In 2006, then-prime minister John Howard launched a push to have a written citizenship test, which would reflect the country's "Australian values".
Howard, a year from a disastrous election loss, tapped parliamentary secretary for multicultural affairs Andrew Robb to develop the test. The first step was a discussion paper that would consult on "Australian values".
When asked to actually nail down those values, Howard had a crack. It wasn't a huge success.
Here's what he said on December 11, 2006:
We all agree that democracy, we all agree that a belief in a free media, the equality of men and women, the concept of mateship, the concept of having a go, and the concept of looking after the very vulnerable in our community. I think they are common Australian values on which most of us can agree.

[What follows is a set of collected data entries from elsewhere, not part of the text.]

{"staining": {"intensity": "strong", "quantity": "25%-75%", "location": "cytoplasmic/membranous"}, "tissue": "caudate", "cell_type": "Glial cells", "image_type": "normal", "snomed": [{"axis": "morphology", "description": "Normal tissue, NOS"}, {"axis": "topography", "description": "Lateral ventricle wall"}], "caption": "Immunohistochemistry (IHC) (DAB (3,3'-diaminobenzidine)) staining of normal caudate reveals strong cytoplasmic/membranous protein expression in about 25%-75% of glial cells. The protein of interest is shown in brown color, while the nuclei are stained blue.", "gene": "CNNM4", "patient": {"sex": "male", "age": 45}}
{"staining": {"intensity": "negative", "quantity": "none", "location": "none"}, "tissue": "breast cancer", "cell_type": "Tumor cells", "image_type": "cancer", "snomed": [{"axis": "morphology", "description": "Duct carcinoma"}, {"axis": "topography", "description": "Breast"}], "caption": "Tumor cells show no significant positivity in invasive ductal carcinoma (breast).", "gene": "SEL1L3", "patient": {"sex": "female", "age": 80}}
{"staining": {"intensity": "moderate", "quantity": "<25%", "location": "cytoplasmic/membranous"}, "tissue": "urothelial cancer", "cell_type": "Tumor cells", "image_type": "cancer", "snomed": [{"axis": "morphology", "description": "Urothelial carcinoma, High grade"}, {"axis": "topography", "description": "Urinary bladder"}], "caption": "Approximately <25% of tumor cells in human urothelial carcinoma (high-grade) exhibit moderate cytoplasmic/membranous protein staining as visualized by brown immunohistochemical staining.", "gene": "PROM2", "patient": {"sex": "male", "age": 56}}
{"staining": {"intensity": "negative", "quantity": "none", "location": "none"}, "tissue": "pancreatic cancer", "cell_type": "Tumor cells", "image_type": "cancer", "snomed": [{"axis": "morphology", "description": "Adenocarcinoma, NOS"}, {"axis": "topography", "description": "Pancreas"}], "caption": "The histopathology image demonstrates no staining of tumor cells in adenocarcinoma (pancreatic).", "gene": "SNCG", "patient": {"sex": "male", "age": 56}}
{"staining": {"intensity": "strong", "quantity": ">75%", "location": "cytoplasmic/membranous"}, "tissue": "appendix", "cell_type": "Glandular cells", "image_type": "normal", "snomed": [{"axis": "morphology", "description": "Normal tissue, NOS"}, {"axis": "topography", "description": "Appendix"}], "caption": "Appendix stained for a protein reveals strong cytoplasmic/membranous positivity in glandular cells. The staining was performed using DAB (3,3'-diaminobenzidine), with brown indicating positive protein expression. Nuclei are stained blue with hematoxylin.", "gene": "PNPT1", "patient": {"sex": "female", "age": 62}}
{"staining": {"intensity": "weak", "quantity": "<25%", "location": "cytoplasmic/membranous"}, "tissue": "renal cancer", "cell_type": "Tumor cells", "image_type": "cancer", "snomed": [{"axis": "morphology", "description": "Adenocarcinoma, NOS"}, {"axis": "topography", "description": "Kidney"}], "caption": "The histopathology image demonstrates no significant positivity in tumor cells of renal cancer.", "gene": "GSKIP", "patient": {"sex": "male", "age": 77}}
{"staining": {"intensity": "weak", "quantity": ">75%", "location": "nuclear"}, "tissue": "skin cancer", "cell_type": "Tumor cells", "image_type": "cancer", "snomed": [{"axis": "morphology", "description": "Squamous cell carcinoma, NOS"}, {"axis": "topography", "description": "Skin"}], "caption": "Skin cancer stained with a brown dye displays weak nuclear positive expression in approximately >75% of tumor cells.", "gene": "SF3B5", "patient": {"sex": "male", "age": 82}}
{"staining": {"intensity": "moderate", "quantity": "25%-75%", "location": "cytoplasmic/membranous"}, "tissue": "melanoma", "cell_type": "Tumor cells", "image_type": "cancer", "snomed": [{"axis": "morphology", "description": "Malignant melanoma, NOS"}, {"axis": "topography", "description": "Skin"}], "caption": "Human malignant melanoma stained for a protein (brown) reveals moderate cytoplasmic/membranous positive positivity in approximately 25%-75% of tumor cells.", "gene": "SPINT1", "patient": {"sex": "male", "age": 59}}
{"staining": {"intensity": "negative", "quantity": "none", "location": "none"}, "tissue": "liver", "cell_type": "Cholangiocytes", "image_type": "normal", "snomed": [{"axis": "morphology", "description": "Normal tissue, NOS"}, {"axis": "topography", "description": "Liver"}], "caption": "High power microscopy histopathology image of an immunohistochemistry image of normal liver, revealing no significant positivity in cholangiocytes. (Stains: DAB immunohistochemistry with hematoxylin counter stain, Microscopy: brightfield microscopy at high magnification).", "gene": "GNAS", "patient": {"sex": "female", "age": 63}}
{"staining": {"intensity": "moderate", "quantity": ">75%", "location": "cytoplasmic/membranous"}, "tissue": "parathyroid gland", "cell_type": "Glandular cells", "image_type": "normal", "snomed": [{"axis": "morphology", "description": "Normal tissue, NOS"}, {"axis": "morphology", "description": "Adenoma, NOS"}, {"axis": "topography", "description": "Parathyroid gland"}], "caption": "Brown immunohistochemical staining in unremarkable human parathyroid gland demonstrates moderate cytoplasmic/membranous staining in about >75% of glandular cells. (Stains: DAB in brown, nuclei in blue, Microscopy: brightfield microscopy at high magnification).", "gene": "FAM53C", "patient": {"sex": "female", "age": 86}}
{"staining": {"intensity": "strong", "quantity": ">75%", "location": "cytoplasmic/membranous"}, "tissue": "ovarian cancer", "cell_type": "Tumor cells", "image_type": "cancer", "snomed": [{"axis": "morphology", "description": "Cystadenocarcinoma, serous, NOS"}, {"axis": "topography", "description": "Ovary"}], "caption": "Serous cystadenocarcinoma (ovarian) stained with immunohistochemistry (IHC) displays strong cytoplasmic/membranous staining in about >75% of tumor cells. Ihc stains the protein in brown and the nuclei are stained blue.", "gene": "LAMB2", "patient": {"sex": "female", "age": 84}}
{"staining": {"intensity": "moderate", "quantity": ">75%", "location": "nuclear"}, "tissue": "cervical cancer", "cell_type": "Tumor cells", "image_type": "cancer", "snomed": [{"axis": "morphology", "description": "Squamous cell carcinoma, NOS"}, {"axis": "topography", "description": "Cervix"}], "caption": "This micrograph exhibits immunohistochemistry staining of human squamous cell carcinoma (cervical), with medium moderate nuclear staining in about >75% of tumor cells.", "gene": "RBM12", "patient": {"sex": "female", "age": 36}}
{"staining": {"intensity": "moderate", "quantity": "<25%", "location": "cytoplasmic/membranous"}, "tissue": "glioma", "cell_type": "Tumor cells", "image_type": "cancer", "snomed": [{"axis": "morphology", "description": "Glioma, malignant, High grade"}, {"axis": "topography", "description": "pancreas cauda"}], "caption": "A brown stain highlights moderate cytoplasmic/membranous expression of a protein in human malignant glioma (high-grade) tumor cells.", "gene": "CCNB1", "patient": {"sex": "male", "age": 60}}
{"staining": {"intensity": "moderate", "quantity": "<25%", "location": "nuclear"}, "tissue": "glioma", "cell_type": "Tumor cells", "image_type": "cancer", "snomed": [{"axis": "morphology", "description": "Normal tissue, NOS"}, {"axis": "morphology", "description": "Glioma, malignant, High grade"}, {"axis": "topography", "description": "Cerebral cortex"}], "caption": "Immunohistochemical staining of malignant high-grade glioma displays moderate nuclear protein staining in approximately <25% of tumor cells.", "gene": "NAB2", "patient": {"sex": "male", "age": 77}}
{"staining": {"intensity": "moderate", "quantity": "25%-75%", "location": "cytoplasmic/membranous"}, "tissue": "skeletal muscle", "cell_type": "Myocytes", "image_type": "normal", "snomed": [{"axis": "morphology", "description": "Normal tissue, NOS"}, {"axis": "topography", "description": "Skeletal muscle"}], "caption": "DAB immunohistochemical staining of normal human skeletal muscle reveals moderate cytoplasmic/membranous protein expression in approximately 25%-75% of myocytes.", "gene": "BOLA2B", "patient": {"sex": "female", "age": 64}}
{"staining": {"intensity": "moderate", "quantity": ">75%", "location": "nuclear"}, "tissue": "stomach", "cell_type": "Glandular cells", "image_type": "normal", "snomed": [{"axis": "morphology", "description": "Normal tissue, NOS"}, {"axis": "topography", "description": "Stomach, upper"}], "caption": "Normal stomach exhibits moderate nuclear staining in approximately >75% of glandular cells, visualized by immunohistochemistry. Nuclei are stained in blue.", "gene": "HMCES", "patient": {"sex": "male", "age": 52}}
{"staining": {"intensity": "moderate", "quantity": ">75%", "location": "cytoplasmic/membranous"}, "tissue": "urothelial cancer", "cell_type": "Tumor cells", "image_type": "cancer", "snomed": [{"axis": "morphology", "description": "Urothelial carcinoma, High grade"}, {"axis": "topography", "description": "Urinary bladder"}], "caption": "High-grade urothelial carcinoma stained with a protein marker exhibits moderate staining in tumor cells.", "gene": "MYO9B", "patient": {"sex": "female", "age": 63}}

When the test, which was eventually passed in 2007 after months of national debate about "Australian values", was introduced into parliament, Howard said, "This is about cohesion and integration, it's not about discrimination and exclusion."
Ten years later Malcolm Turnbull raised the issue of "Australian values" and insisted there should be "value based questions" in the citizenship test.
"It's important to reinforce our values," Turnbull said on Thursday. "You should stand up for those values and that's what we're doing."
When a journalist asked Turnbull to concisely summarise "Australian values", this is what he said:
I think we understand, you know, Australians have an enormous reservoir of good sense, and we know that our values of mutual respect, democracy, freedom, rule of law, those values, a fair go - they are fundamental Australian values. They're not shared in every part of the world.
Turnbull, who is down in the polls, then said minister for immigration and border protection Peter Dutton had released a discussion paper, and would consult with the community about Australian values.